═══ Extracted information ═══
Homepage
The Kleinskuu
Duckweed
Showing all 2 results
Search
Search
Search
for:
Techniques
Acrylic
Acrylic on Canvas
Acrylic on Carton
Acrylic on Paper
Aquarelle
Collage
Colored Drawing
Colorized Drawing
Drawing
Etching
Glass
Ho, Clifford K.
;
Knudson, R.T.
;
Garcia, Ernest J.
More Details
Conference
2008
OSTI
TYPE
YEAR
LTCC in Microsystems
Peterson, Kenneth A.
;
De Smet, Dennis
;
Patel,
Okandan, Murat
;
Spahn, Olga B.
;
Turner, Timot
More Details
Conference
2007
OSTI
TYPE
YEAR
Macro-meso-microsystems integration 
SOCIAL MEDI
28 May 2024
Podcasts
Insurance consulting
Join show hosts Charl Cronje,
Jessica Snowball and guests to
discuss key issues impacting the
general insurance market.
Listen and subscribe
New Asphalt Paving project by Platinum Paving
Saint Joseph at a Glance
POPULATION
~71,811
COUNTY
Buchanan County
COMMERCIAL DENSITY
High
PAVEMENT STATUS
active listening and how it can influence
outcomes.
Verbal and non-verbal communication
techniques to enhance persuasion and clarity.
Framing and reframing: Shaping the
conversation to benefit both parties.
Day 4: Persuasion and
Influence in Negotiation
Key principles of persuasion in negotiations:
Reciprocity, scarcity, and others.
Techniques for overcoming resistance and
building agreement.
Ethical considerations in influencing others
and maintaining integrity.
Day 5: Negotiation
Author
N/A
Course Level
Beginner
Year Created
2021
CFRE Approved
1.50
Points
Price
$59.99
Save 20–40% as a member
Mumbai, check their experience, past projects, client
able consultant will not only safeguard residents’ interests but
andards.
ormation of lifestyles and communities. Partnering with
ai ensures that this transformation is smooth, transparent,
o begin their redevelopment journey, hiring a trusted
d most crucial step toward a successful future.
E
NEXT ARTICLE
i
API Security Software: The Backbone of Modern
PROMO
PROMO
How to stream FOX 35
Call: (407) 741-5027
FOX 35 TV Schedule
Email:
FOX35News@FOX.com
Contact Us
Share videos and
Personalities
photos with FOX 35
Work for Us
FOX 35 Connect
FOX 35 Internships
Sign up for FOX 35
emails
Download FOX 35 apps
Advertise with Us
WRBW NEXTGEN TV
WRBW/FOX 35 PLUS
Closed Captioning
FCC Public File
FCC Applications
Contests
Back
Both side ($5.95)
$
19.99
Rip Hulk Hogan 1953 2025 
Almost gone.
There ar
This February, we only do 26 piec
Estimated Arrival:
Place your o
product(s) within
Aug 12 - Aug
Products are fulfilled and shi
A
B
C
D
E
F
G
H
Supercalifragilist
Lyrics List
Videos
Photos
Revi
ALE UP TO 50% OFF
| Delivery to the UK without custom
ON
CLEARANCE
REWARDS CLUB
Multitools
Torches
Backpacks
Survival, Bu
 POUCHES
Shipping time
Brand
═══
Reproduce the data from the first line up to and including the line with "Garcia, Ernest J.", replacing every "Acrylic" with "Gouache" and leaving everything else unchanged.

Homepage
The Kleinskuu
Duckweed
Showing all 2 results
Search
Search
Search
for:
Techniques
Gouache
Gouache on Canvas
Gouache on Carton
Gouache on Paper
Aquarelle
Collage
Colored Drawing
Colorized Drawing
Drawing
Etching
Glass
Ho, Clifford K.
;
Knudson, R.T.
;
Garcia, Ernest J.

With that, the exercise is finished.